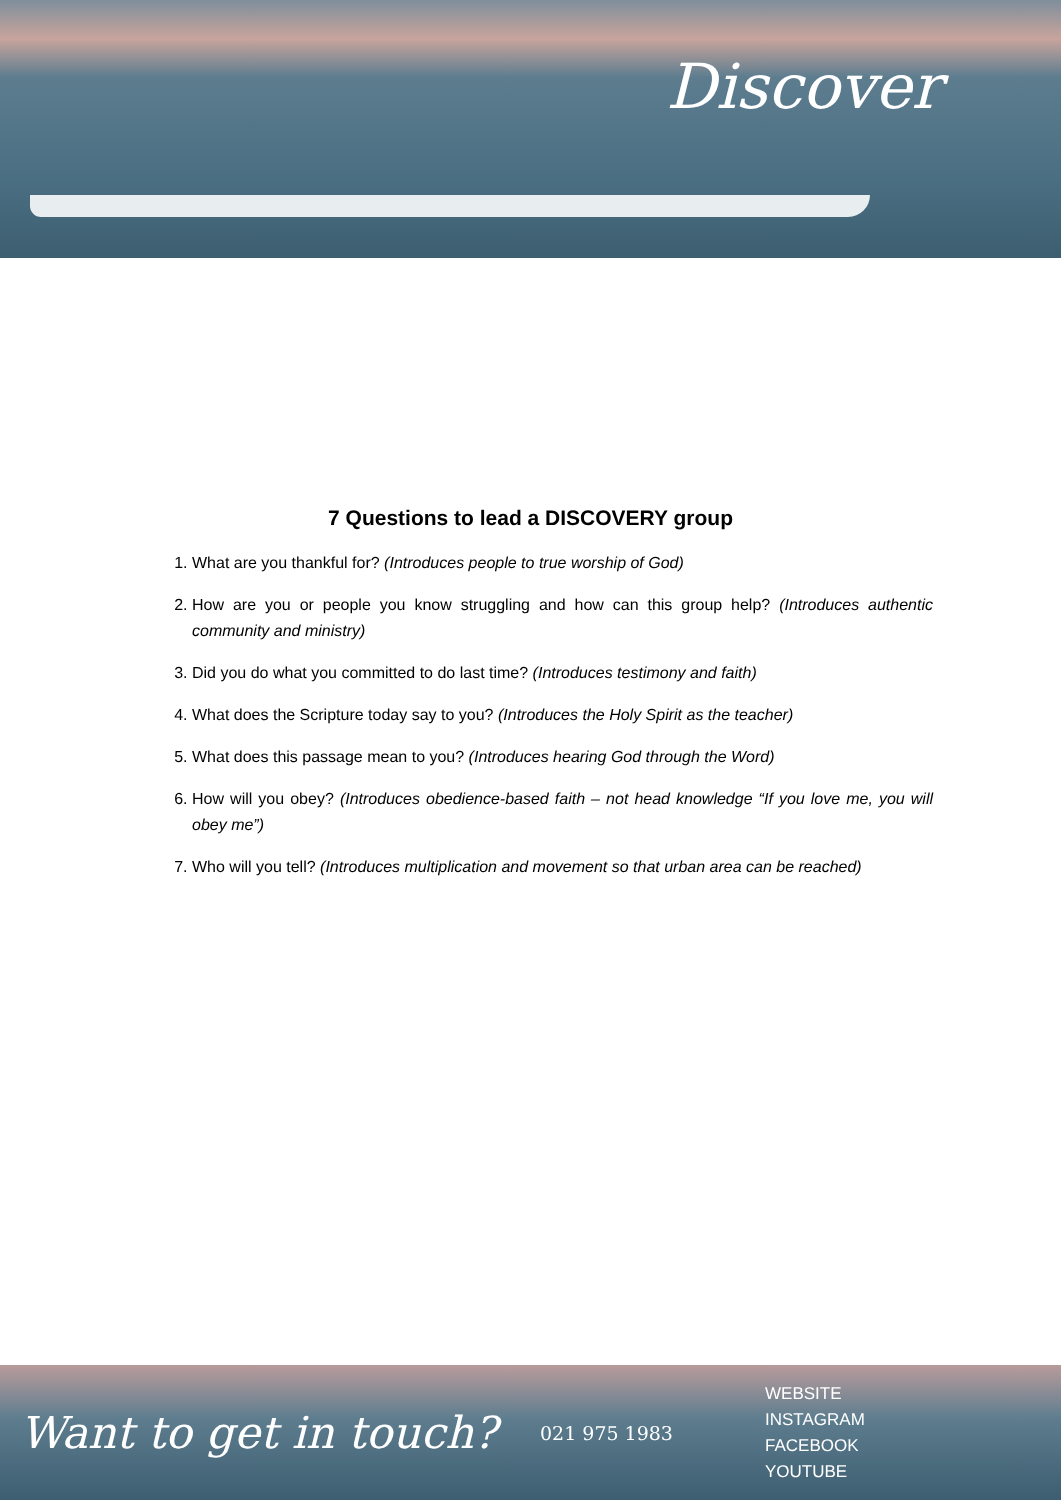Discover
7 Questions to lead a DISCOVERY group
1. What are you thankful for? (Introduces people to true worship of God)
2. How are you or people you know struggling and how can this group help? (Introduces authentic community and ministry)
3. Did you do what you committed to do last time? (Introduces testimony and faith)
4. What does the Scripture today say to you? (Introduces the Holy Spirit as the teacher)
5. What does this passage mean to you? (Introduces hearing God through the Word)
6. How will you obey? (Introduces obedience-based faith – not head knowledge “If you love me, you will obey me”)
7. Who will you tell? (Introduces multiplication and movement so that urban area can be reached)
Want to get in touch?
021 975 1983
WEBSITE
INSTAGRAM
FACEBOOK
YOUTUBE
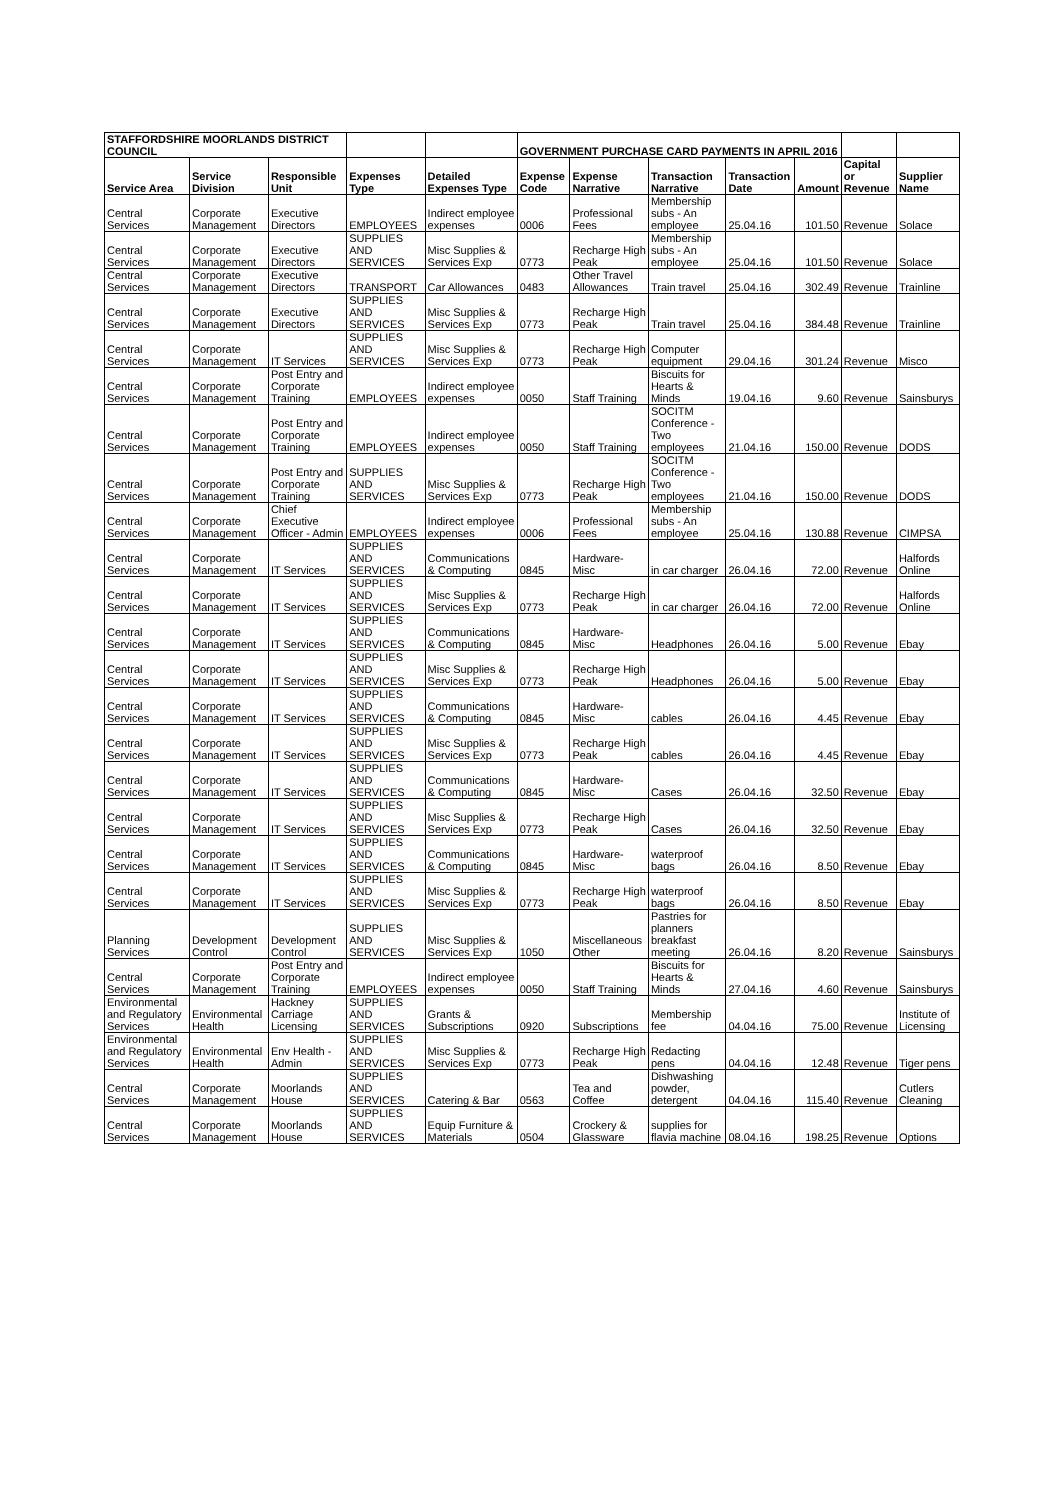| STAFFORDSHIRE MOORLANDS DISTRICT COUNCIL | | | | | GOVERNMENT PURCHASE CARD PAYMENTS IN APRIL 2016 | | | | | | |
| --- | --- | --- | --- | --- | --- | --- | --- | --- | --- | --- | --- |
| Service Area | Service Division | Responsible Unit | Expenses Type | Detailed Expenses Type | Expense Code | Expense Narrative | Transaction Narrative | Transaction Date | Amount | Capital or Revenue | Supplier Name |
| Central Services | Corporate Management | Executive Directors | EMPLOYEES | Indirect employee expenses | 0006 | Professional Fees | Membership subs - An employee | 25.04.16 | 101.50 | Revenue | Solace |
| Central Services | Corporate Management | Executive Directors | SUPPLIES AND SERVICES | Misc Supplies & Services Exp | 0773 | Recharge High Peak | Membership subs - An employee | 25.04.16 | 101.50 | Revenue | Solace |
| Central Services | Corporate Management | Executive Directors | TRANSPORT | Car Allowances | 0483 | Other Travel Allowances | Train travel | 25.04.16 | 302.49 | Revenue | Trainline |
| Central Services | Corporate Management | Executive Directors | SUPPLIES AND SERVICES | Misc Supplies & Services Exp | 0773 | Recharge High Peak | Train travel | 25.04.16 | 384.48 | Revenue | Trainline |
| Central Services | Corporate Management | IT Services | SUPPLIES AND SERVICES | Misc Supplies & Services Exp | 0773 | Recharge High Peak | Computer equipment | 29.04.16 | 301.24 | Revenue | Misco |
| Central Services | Corporate Management | Post Entry and Corporate Training | EMPLOYEES | Indirect employee expenses | 0050 | Staff Training | Biscuits for Hearts & Minds | 19.04.16 | 9.60 | Revenue | Sainsburys |
| Central Services | Corporate Management | Post Entry and Corporate Training | EMPLOYEES | Indirect employee expenses | 0050 | Staff Training | SOCITM Conference - Two employees | 21.04.16 | 150.00 | Revenue | DODS |
| Central Services | Corporate Management | Post Entry and Corporate Training | SUPPLIES AND SERVICES | Misc Supplies & Services Exp | 0773 | Recharge High Peak | SOCITM Conference - Two employees | 21.04.16 | 150.00 | Revenue | DODS |
| Central Services | Corporate Management | Chief Executive Officer - Admin | EMPLOYEES | Indirect employee expenses | 0006 | Professional Fees | Membership subs - An employee | 25.04.16 | 130.88 | Revenue | CIMPSA |
| Central Services | Corporate Management | IT Services | SUPPLIES AND SERVICES | Communications & Computing | 0845 | Hardware-Misc | in car charger | 26.04.16 | 72.00 | Revenue | Halfords Online |
| Central Services | Corporate Management | IT Services | SUPPLIES AND SERVICES | Misc Supplies & Services Exp | 0773 | Recharge High Peak | in car charger | 26.04.16 | 72.00 | Revenue | Halfords Online |
| Central Services | Corporate Management | IT Services | SUPPLIES AND SERVICES | Communications & Computing | 0845 | Hardware-Misc | Headphones | 26.04.16 | 5.00 | Revenue | Ebay |
| Central Services | Corporate Management | IT Services | SUPPLIES AND SERVICES | Misc Supplies & Services Exp | 0773 | Recharge High Peak | Headphones | 26.04.16 | 5.00 | Revenue | Ebay |
| Central Services | Corporate Management | IT Services | SUPPLIES AND SERVICES | Communications & Computing | 0845 | Hardware-Misc | cables | 26.04.16 | 4.45 | Revenue | Ebay |
| Central Services | Corporate Management | IT Services | SUPPLIES AND SERVICES | Misc Supplies & Services Exp | 0773 | Recharge High Peak | cables | 26.04.16 | 4.45 | Revenue | Ebay |
| Central Services | Corporate Management | IT Services | SUPPLIES AND SERVICES | Communications & Computing | 0845 | Hardware-Misc | Cases | 26.04.16 | 32.50 | Revenue | Ebay |
| Central Services | Corporate Management | IT Services | SUPPLIES AND SERVICES | Misc Supplies & Services Exp | 0773 | Recharge High Peak | Cases | 26.04.16 | 32.50 | Revenue | Ebay |
| Central Services | Corporate Management | IT Services | SUPPLIES AND SERVICES | Communications & Computing | 0845 | Hardware-Misc | waterproof bags | 26.04.16 | 8.50 | Revenue | Ebay |
| Central Services | Corporate Management | IT Services | SUPPLIES AND SERVICES | Misc Supplies & Services Exp | 0773 | Recharge High Peak | waterproof bags | 26.04.16 | 8.50 | Revenue | Ebay |
| Planning Services | Development Control | Development Control | SUPPLIES AND SERVICES | Misc Supplies & Services Exp | 1050 | Miscellaneous Other | Pastries for planners breakfast meeting | 26.04.16 | 8.20 | Revenue | Sainsburys |
| Central Services | Corporate Management | Post Entry and Corporate Training | EMPLOYEES | Indirect employee expenses | 0050 | Staff Training | Biscuits for Hearts & Minds | 27.04.16 | 4.60 | Revenue | Sainsburys |
| Environmental and Regulatory Services | Environmental Health | Hackney Carriage Licensing | SUPPLIES AND SERVICES | Grants & Subscriptions | 0920 | Subscriptions | Membership fee | 04.04.16 | 75.00 | Revenue | Institute of Licensing |
| Environmental and Regulatory Services | Environmental Health | Env Health - Admin | SUPPLIES AND SERVICES | Misc Supplies & Services Exp | 0773 | Recharge High Peak | Redacting pens | 04.04.16 | 12.48 | Revenue | Tiger pens |
| Central Services | Corporate Management | Moorlands House | SUPPLIES AND SERVICES | Catering & Bar | 0563 | Tea and Coffee | Dishwashing powder, detergent | 04.04.16 | 115.40 | Revenue | Cutlers Cleaning |
| Central Services | Corporate Management | Moorlands House | SUPPLIES AND SERVICES | Equip Furniture & Materials | 0504 | Crockery & Glassware | supplies for flavia machine | 08.04.16 | 198.25 | Revenue | Options |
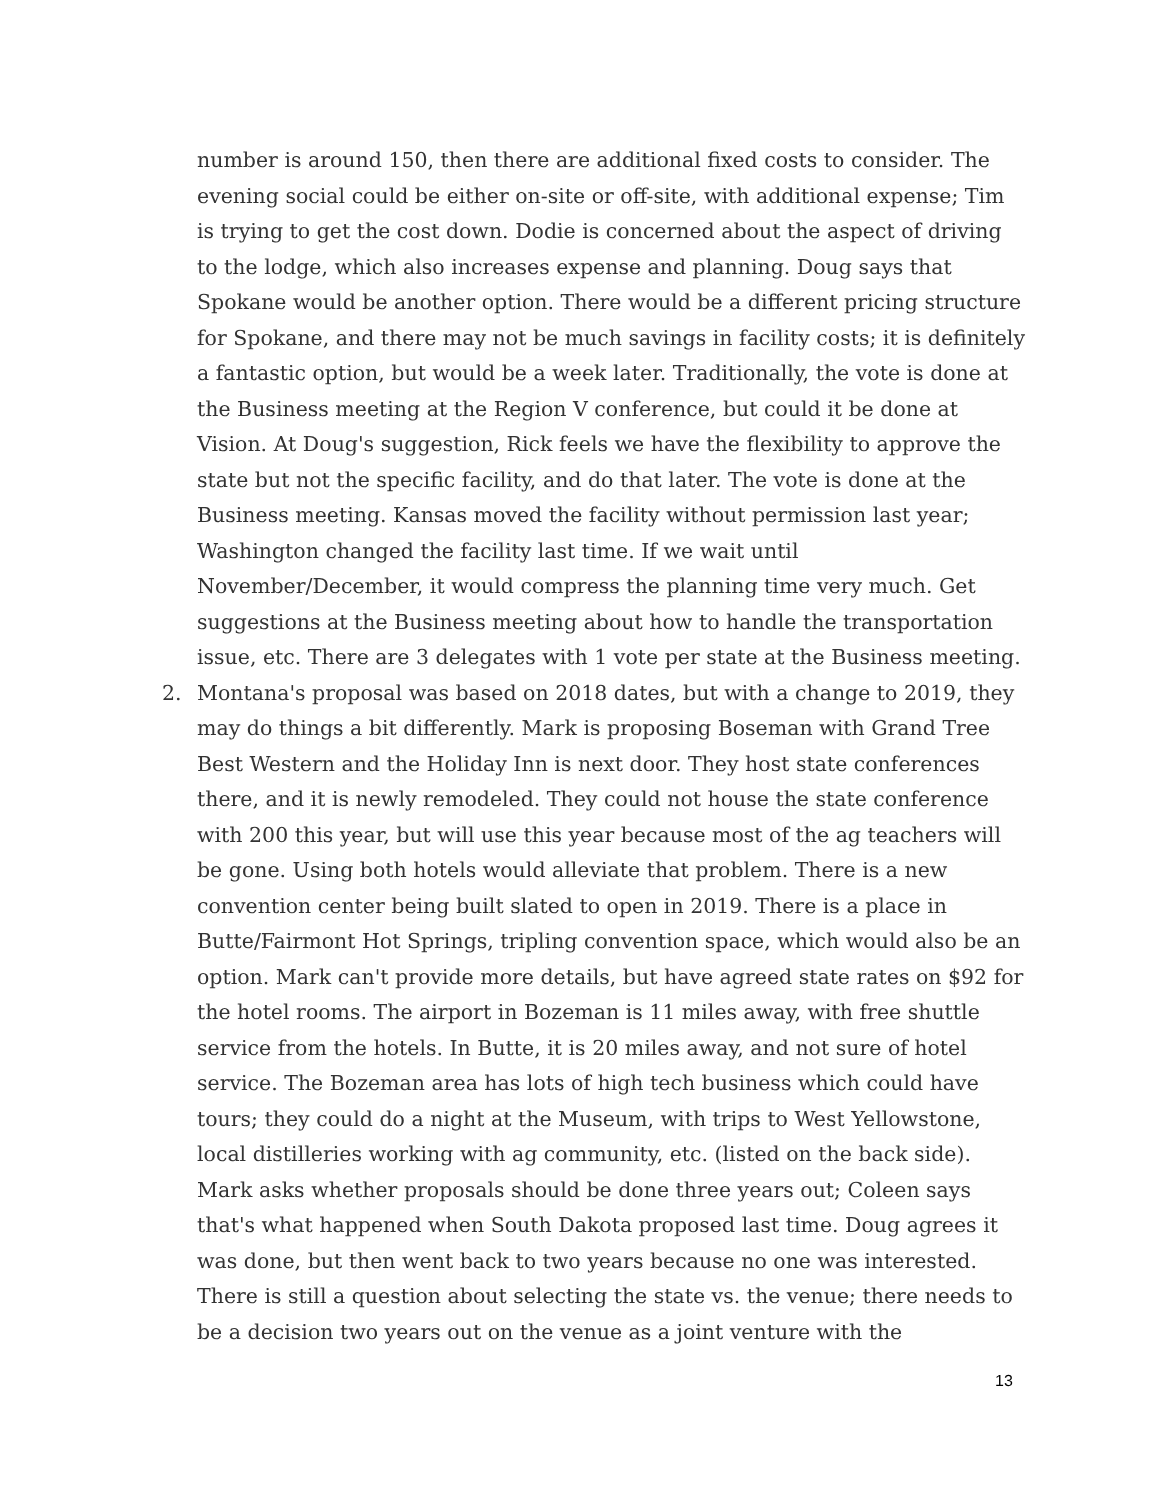number is around 150, then there are additional fixed costs to consider. The evening social could be either on-site or off-site, with additional expense; Tim is trying to get the cost down. Dodie is concerned about the aspect of driving to the lodge, which also increases expense and planning. Doug says that Spokane would be another option. There would be a different pricing structure for Spokane, and there may not be much savings in facility costs; it is definitely a fantastic option, but would be a week later. Traditionally, the vote is done at the Business meeting at the Region V conference, but could it be done at Vision. At Doug's suggestion, Rick feels we have the flexibility to approve the state but not the specific facility, and do that later. The vote is done at the Business meeting. Kansas moved the facility without permission last year; Washington changed the facility last time. If we wait until November/December, it would compress the planning time very much. Get suggestions at the Business meeting about how to handle the transportation issue, etc. There are 3 delegates with 1 vote per state at the Business meeting.
2. Montana's proposal was based on 2018 dates, but with a change to 2019, they may do things a bit differently. Mark is proposing Boseman with Grand Tree Best Western and the Holiday Inn is next door. They host state conferences there, and it is newly remodeled. They could not house the state conference with 200 this year, but will use this year because most of the ag teachers will be gone. Using both hotels would alleviate that problem. There is a new convention center being built slated to open in 2019. There is a place in Butte/Fairmont Hot Springs, tripling convention space, which would also be an option. Mark can't provide more details, but have agreed state rates on $92 for the hotel rooms. The airport in Bozeman is 11 miles away, with free shuttle service from the hotels. In Butte, it is 20 miles away, and not sure of hotel service. The Bozeman area has lots of high tech business which could have tours; they could do a night at the Museum, with trips to West Yellowstone, local distilleries working with ag community, etc. (listed on the back side). Mark asks whether proposals should be done three years out; Coleen says that's what happened when South Dakota proposed last time. Doug agrees it was done, but then went back to two years because no one was interested. There is still a question about selecting the state vs. the venue; there needs to be a decision two years out on the venue as a joint venture with the
13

..........

» Goal of the exercise
Which of the lines in the material above contain "Fees"? Copy each one out.

» Solved exercise
| Central Services | Corporate Management | Executive Directors | EMPLOYEES | Indirect employee expenses | 0006 | Professional Fees | Membership subs - An employee | 25.04.16 | 101.50 | Revenue | Solace |
| Central Services | Corporate Management | Chief Executive Officer - Admin | EMPLOYEES | Indirect employee expenses | 0006 | Professional Fees | Membership subs - An employee | 25.04.16 | 130.88 | Revenue | CIMPSA |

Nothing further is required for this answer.